RUTH SUNDERLAND: Climate change isn’t merely an ethical issue, it’s a serious financial one too

Businesses are outraged over the six months of fresh Brexit purgatory to which they are condemned, but there are some problems that are even more difficult than extricating ourselves from the EU.

Climate change, to name one. It used to be left to the lentil-munchers, but it has gone mainstream in the financial world as it dawns on economists, politicians and money managers that there are huge risks – and large potential rewards.

This is why David Attenborough was such a hot ticket at Davos in January and at the International Monetary Fund spring meetings this week. 

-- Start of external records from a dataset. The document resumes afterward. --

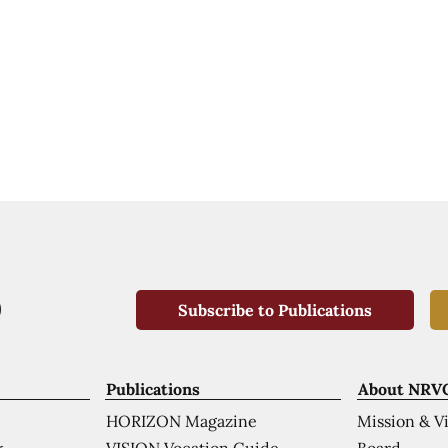
Subscribe to Publications
Publications
About NRV
HORIZON Magazine
Mission & V
VISION Vocation Guide
Board
k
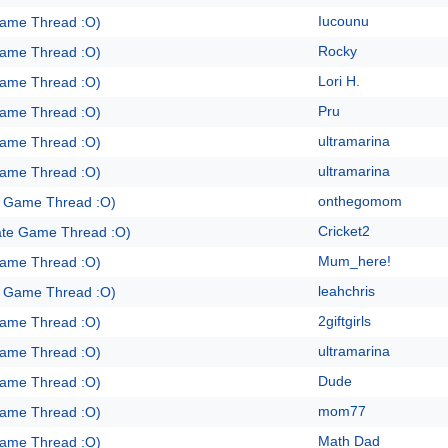
Iucounu
Game Thread :O)
Rocky
Game Thread :O)
Lori H.
Game Thread :O)
Pru
Game Thread :O)
ultramarina
Game Thread :O)
ultramarina
Game Thread :O)
onthegomom
e Game Thread :O)
Cricket2
ate Game Thread :O)
Mum_here!
Game Thread :O)
leahchris
e Game Thread :O)
2giftgirls
Game Thread :O)
ultramarina
Game Thread :O)
Dude
Game Thread :O)
mom77
Game Thread :O)
Math Dad
Game Thread :O)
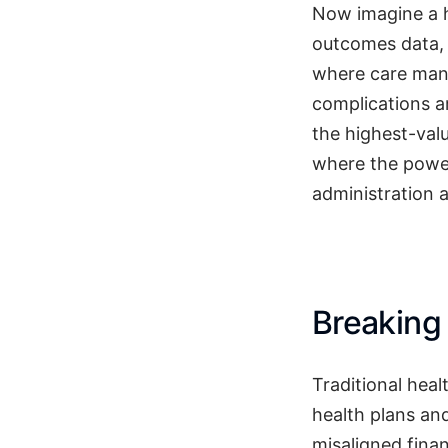
Now imagine a h
outcomes data, 
where care man
complications a
the highest-val
where the power
administration 
Breaking
Traditional hea
health plans an
misaligned fina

Threat: Climate change has gone mainstream in the financial world as it dawns on economists, politicians and money managers that there are huge risks – and large potential rewards

It is also why tackling climate change is near the top of Philip Hammond’s agenda when he arrives in Washington, despite the Brexit negotiations.

Investors are now taking climate change very seriously indeed. A report by advisory firm Mercer this week found that high levels of global warming would cause negative effects across swathes of the stock market, and BlackRock, one of the biggest fund managers on Wall Street, recently warned that investors are underestimating climate risks.

The City was somewhat mystified as recently as 2015 when Mark Carney, the Governor of the Bank of England, warned of financial crises and falling living standards unless carbon emissions were curbed. 

At the time, there were mutterings about whether this was ‘too political’ and not quite the sort of thing that came under his remit, but Carney was just a couple of steps ahead.

The Lloyd’s of London insurance market has also been on the front foot because of the obvious fear of ruinous payouts for natural disasters.

Penny Mordaunt, the international development secretary, is pledging extra funding from the UK to help deal with the devastating effects of Cyclone Idai, which has wreaked havoc across Mozambique, Malawi and Zimbabwe. Over the next century, rising temperatures will make events like these more frequent.

Modern lifestyles are spawning new environmental problems. Our addiction to devices, for example, means that the world now produces more so-called e-waste – discarded electronic devices – than the weight of all the commercial jets ever built, with Africa as a prime dumping ground.

Climate change poses risks across a swathe of sectors including oil, car making, property, agriculture, tourism and insurance. It threatens shortages of food and water, which in turn could lead to more migration.

There is a threat to financial stability as banks could also find themselves loaded with bad loans to bust companies.

On the positive side, there are opportunities for innovation in green energy and for banks to finance the transition to a low carbon economy.

Legal & General, which looks after around £1trillion of investors’ cash, has just finished a year-long research project into the transition to greener energy and concluded it will create trillions of dollars of investment opportunities.

Companies and their auditors will come under pressure to reveal their exposure to climate change – rating agency Standard and Poor’s is this week launching a new service assessing environmental and social risks, alongside its credit rankings.

The penny is dropping that climate change isn’t merely an ethical issue, but a serious financial one.

Smith’s travels

WH Smith stores, like branches of Marks & Spencer and Debenhams, are replete with nostalgia. Back in the day it was where people went for paperback classics and school protractors. 

Now it is yet another casualty on the UK High Street, though fortunately its travel business, the stores in railway stations and airports, is acting as a get-out-of-jail-free card.

It says something that a 2 per cent fall in high street sales is its second-best trading performance in a decade.

The travel side now is responsible for more than 70 per cent of operating profit. The acquisition of US airport retailer InMotion looks to be an astute move and the dividend policy is generous with the bonus of a £25million buyback. 

Overall, there was a small drop in profits – these days, that counts as not too bad.

Green on the ropes

The party is over for Sir Philip Green, as I wrote on these pages a couple of weeks ago when his 67th birthday went unmarked by his usual lavish celebrations amid rumours his empire was heading for a CVA.

Long-time associates like Baroness Brady, who quit the board of parent company Taveta, have jumped ship and restructuring specialists have been installed on the Arcadia board. 

Green’s long-standing nemesis, Labour MP Frank Field who clashed with him over the BHS pension fund, is rumbling ominously. It’s not looking good for the shouty tycoon.